The raise, the product pitch, the vacation destination, the big purchase decision—in work and in life, negotiation is a constant presence. And naturally, we each want to get our own way. But there’s no reason one side has to end up feeling like a loser in a negotiation.
To be satisfied with the end result and keep your relationships intact, try these 7 negotiation tips.
- Define the negotiation problem. In any kind of problem-solving activity, the first step is to make sure you’ve accurately defined the problem. Otherwise, your solution will miss the mark, no matter how logical it sounds on paper. Think about what pushback you’re likely to encounter and what the source of that pushback is. What are the real issues and obstacles you’ll need to overcome in order to persuade the other person to come around to your way of thinking?
- Do your homework. Before you build your arguments and case, you also need to understand who you’re dealing with. What does this person really care about? What do they want to know, and, just as important, what do they not want to spend a whole lot of time on? No matter how essential those aspects might seem to you, you’ll only annoy them or encourage them to tune out if you emphasize the things they don’t care about.
- Don’t react; get some perspective. No matter how much preparation you do, you’re probably still going to meet some resistance at some point while you’re presenting your case. Don’t simply react to resistance with more resistance. If the discussion isn’t going your way, keep a cool head and take a step back. Look at the bigger picture. Is there some give and take here that would still get you to the end result you need?

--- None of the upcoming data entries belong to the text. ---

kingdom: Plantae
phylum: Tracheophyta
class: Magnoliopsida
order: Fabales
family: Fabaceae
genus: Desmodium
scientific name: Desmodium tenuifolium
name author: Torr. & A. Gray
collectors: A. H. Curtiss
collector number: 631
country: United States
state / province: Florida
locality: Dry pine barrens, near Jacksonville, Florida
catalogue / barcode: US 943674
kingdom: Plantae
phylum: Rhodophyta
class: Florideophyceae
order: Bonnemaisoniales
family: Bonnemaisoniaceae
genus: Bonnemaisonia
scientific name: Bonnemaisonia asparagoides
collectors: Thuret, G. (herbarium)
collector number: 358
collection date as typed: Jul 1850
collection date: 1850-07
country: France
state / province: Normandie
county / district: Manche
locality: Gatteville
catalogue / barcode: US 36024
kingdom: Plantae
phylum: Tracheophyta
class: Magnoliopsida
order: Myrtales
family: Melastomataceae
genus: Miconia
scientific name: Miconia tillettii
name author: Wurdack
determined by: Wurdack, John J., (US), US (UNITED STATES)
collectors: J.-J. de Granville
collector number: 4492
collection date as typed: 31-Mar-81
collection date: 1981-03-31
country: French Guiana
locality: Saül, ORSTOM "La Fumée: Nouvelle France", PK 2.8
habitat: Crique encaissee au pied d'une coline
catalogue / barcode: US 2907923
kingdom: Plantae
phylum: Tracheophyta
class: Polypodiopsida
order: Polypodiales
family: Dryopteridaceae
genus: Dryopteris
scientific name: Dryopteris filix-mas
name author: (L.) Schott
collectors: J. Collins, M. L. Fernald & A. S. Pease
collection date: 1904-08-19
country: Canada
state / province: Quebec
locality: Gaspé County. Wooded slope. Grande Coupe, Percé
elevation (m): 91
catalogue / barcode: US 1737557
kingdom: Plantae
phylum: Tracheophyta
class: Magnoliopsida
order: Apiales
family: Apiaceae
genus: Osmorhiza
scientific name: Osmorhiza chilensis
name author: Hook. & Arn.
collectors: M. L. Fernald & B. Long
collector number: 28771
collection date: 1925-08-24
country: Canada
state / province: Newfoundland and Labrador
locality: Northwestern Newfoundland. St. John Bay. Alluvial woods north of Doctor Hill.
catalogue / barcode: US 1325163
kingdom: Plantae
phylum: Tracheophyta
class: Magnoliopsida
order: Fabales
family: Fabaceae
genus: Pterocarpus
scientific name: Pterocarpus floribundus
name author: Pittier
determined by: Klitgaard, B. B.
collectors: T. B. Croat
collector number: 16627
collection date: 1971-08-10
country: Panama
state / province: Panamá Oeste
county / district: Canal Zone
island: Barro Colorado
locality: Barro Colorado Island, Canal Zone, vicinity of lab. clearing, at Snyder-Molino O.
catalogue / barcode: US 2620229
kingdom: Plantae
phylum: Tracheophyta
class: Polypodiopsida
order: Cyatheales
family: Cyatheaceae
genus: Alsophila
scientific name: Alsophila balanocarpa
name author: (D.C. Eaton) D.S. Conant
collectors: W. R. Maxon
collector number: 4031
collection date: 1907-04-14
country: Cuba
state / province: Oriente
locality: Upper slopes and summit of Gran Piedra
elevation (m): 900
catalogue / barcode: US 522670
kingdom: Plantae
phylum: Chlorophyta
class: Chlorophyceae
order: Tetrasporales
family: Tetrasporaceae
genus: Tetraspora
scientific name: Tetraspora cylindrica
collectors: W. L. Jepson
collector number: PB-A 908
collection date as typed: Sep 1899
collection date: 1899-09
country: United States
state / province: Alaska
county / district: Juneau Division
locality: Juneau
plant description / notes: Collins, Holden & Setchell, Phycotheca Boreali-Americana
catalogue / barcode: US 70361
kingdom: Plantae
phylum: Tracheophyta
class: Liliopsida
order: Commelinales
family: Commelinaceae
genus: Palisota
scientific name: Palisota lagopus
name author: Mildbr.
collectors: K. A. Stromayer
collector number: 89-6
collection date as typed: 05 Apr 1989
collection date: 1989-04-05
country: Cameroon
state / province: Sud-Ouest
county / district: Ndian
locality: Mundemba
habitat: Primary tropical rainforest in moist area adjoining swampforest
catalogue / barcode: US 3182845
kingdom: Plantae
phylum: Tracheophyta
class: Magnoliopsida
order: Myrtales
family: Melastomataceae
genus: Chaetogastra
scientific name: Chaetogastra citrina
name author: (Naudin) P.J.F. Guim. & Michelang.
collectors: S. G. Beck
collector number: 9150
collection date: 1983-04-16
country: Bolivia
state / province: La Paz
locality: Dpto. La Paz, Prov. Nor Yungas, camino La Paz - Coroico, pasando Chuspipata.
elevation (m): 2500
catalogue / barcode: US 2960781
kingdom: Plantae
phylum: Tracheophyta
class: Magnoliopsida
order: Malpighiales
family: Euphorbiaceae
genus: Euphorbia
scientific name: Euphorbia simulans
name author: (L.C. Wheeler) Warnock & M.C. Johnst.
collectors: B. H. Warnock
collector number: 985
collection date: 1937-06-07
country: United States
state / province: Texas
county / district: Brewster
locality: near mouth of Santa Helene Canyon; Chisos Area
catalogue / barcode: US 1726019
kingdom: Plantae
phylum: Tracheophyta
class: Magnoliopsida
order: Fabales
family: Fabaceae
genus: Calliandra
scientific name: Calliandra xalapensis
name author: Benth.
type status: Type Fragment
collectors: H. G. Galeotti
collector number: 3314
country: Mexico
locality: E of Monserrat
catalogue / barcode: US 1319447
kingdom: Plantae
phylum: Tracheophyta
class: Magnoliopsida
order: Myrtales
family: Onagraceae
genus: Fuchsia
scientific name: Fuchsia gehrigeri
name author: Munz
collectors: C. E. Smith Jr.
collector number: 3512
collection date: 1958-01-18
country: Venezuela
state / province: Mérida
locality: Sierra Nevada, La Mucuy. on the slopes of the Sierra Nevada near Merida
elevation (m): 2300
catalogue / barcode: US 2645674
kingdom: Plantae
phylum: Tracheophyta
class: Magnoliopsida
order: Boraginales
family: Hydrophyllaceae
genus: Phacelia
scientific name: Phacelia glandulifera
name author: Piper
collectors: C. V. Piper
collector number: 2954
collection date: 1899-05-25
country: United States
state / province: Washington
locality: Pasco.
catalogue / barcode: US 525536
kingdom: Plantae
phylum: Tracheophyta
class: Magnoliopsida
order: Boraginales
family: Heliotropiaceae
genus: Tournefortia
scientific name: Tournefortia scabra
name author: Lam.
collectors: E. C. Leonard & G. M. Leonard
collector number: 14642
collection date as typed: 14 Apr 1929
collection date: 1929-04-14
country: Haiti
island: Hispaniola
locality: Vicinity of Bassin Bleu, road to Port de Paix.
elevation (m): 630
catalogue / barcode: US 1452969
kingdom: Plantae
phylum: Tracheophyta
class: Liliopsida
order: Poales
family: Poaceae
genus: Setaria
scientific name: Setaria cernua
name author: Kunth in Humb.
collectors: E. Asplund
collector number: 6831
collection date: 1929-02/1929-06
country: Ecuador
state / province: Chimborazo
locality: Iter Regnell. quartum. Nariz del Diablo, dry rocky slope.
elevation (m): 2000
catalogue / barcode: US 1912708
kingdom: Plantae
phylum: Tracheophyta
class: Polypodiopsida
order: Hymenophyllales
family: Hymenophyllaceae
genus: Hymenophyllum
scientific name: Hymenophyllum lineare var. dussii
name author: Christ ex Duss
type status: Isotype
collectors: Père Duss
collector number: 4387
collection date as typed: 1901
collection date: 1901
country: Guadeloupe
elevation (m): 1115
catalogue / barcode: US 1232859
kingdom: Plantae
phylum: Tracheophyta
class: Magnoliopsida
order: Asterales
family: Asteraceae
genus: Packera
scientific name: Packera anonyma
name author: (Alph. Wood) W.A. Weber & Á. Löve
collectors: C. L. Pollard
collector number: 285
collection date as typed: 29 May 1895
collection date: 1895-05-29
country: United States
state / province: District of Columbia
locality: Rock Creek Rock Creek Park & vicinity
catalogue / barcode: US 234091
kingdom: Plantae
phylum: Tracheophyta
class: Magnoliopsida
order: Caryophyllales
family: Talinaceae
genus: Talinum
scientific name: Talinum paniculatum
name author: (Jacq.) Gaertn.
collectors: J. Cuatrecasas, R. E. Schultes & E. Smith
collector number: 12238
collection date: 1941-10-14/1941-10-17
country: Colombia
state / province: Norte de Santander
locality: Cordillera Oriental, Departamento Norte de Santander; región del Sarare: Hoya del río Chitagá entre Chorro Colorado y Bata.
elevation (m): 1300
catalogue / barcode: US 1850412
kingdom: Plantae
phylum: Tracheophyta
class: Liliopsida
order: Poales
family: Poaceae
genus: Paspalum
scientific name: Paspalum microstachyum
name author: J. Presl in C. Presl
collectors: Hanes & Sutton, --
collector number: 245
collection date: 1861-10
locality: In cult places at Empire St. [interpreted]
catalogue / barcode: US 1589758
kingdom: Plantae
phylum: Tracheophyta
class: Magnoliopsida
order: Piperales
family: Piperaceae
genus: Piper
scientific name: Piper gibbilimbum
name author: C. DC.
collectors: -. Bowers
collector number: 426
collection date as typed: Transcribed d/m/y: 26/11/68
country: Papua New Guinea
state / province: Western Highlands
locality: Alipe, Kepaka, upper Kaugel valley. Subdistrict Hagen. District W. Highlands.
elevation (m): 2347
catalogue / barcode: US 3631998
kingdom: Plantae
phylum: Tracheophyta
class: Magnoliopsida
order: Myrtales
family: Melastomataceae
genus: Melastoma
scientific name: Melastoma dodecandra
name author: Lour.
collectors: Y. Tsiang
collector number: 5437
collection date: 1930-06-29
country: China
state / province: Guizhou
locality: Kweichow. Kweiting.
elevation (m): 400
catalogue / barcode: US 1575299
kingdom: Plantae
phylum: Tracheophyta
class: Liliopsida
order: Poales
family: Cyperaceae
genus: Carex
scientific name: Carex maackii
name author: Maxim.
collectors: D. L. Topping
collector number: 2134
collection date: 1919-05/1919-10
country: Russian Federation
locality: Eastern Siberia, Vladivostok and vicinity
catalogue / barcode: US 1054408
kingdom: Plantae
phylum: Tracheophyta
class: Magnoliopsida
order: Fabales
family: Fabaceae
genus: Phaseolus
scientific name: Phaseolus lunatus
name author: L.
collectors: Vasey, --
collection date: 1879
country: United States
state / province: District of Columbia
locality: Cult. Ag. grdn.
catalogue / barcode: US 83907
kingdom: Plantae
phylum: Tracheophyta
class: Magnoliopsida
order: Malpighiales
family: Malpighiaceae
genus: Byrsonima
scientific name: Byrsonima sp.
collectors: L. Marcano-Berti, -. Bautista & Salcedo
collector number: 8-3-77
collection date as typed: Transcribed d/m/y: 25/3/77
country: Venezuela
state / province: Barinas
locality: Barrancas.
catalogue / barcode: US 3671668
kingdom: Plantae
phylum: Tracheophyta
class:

- Step in their shoes, and build a better relationship. One way to clear your head and get some perspective is to put yourself in the other person’s shoes. By taking a minute to understand what they’re going through from their point of view, you might find your way to a more favorable solution for both of you. At the very least, you’ll end up with greater empathy and understanding, which will be building blocks to a stronger relationship going forward.
- Reframe the discussion by asking questions like, Why? Why not? What if? Rather than hammering home your arguments over and over again—which is likely not going to get you anywhere new—change things up by putting their resistance into a different context. Ask open-ended, probing questions that cause them to think more deeply about their own position, and encourage them to look at other possibilities they might not be considering. With some new insights into their own viewpoint, they might just convince themselves that your way is the better way.
- Know your cost if agreement isn’t met. If things really aren’t going your way, make sure you know what the cost will be if the negotiation stalls out and no one can come to an agreement. Is it worth the fight to get your way? Consider what it will cost, not just in terms of what you’re negotiating about but also how it will affect the relationship or other variables. Likewise, think about the costs of “giving in” to their side or of leaving it with “no decision” and both sides agreeing to disagree.
- Involve them. Build bridges to overcome obstacles. If you’re convinced that a stalemate is not an option, but you’re still stuck going in circles, it might be time to put your heads together and come up with a compromise. Together, you might find an even better way than either of you had initially proposed.
How can you tell what will resonate? Focus on their thinking preferences, which will reveal a lot about were their attention goes, how they process information and how you can communicate most effectively with them.